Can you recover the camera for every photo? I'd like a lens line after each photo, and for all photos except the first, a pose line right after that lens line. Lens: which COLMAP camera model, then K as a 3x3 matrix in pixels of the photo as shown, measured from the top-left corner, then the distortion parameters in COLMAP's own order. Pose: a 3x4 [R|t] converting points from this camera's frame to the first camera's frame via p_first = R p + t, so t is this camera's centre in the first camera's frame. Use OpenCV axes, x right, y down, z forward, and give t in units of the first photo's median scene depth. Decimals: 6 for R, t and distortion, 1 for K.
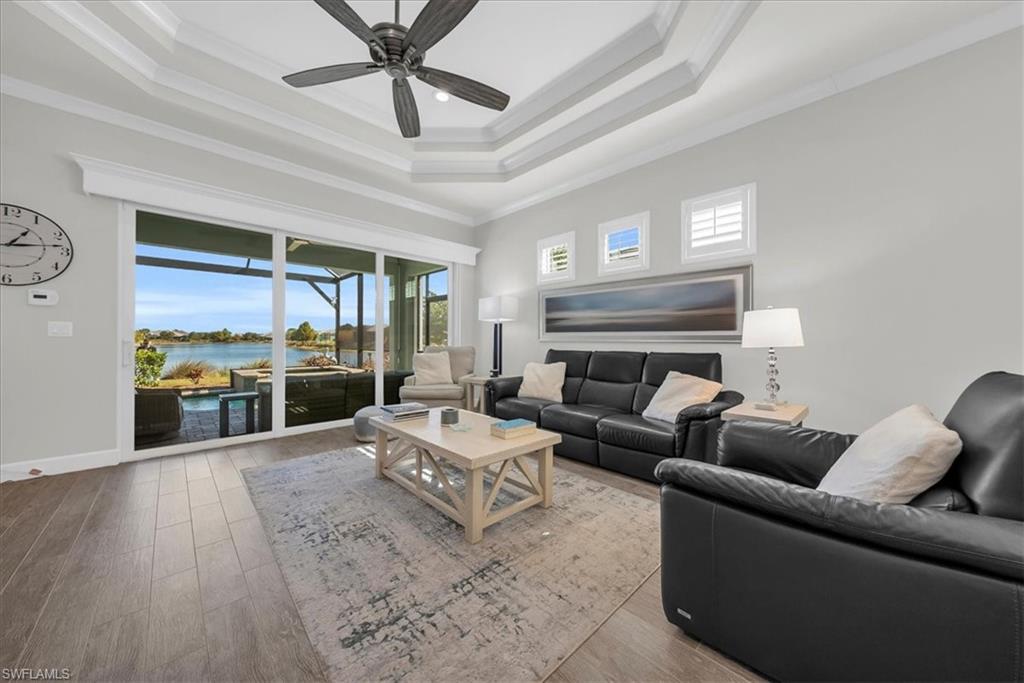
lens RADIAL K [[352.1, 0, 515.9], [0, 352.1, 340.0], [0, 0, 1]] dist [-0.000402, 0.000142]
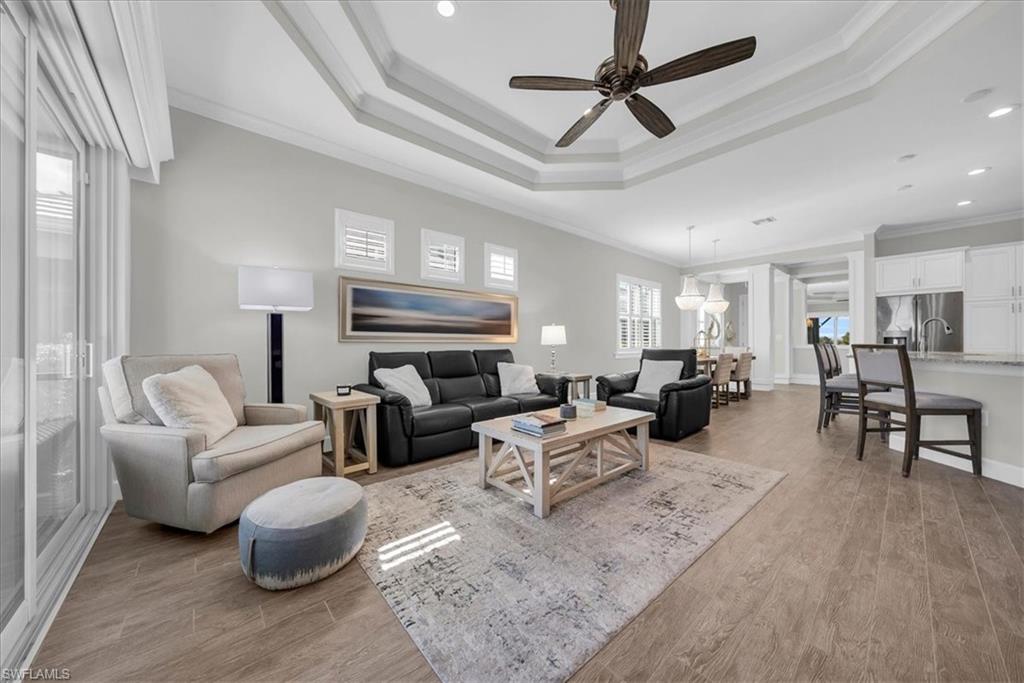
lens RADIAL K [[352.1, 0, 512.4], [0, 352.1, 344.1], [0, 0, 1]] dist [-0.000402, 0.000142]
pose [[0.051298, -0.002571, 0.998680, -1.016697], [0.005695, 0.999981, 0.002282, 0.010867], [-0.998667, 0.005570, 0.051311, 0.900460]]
--
• [What you are asked to do] Repeat the material exactly, without images.

• [Result]
Can you recover the camera for every photo? I'd like a lens line after each photo, and for all photos except the first, a pose line right after that lens line. Lens: which COLMAP camera model, then K as a 3x3 matrix in pixels of the photo as shown, measured from the top-left corner, then the distortion parameters in COLMAP's own order. Pose: a 3x4 [R|t] converting points from this camera's frame to the first camera's frame via p_first = R p + t, so t is this camera's centre in the first camera's frame. Use OpenCV axes, x right, y down, z forward, and give t in units of the first photo's median scene depth. Decimals: 6 for R, t and distortion, 1 for K.
lens RADIAL K [[352.1, 0, 515.9], [0, 352.1, 340.0], [0, 0, 1]] dist [-0.000402, 0.000142]
lens RADIAL K [[352.1, 0, 512.4], [0, 352.1, 344.1], [0, 0, 1]] dist [-0.000402, 0.000142]
pose [[0.051298, -0.002571, 0.998680, -1.016697], [0.005695, 0.999981, 0.002282, 0.010867], [-0.998667, 0.005570, 0.051311, 0.900460]]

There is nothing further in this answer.